• **EXERCISE**: Please output all of the entries exactly and omit any images they hold.

------------------------------------------------------------

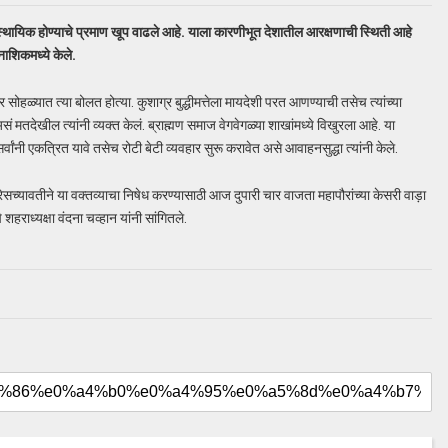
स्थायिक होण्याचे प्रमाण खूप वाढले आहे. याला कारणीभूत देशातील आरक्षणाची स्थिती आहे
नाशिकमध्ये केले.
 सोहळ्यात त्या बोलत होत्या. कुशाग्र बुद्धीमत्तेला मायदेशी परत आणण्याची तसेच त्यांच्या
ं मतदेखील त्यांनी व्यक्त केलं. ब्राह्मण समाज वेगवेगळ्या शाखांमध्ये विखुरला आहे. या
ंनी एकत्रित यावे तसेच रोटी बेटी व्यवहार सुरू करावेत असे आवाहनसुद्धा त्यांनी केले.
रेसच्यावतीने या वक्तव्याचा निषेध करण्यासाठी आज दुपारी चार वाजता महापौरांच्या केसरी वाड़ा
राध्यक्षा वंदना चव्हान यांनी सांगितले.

------------------------------------------------------------

• **RESPONSE TO THIS TASK**:
स्थायिक होण्याचे प्रमाण खूप वाढले आहे. याला कारणीभूत देशातील आरक्षणाची स्थिती आहे
नाशिकमध्ये केले.
 सोहळ्यात त्या बोलत होत्या. कुशाग्र बुद्धीमत्तेला मायदेशी परत आणण्याची तसेच त्यांच्या
ं मतदेखील त्यांनी व्यक्त केलं. ब्राह्मण समाज वेगवेगळ्या शाखांमध्ये विखुरला आहे. या
ंनी एकत्रित यावे तसेच रोटी बेटी व्यवहार सुरू करावेत असे आवाहनसुद्धा त्यांनी केले.
रेसच्यावतीने या वक्तव्याचा निषेध करण्यासाठी आज दुपारी चार वाजता महापौरांच्या केसरी वाड़ा
राध्यक्षा वंदना चव्हान यांनी सांगितले.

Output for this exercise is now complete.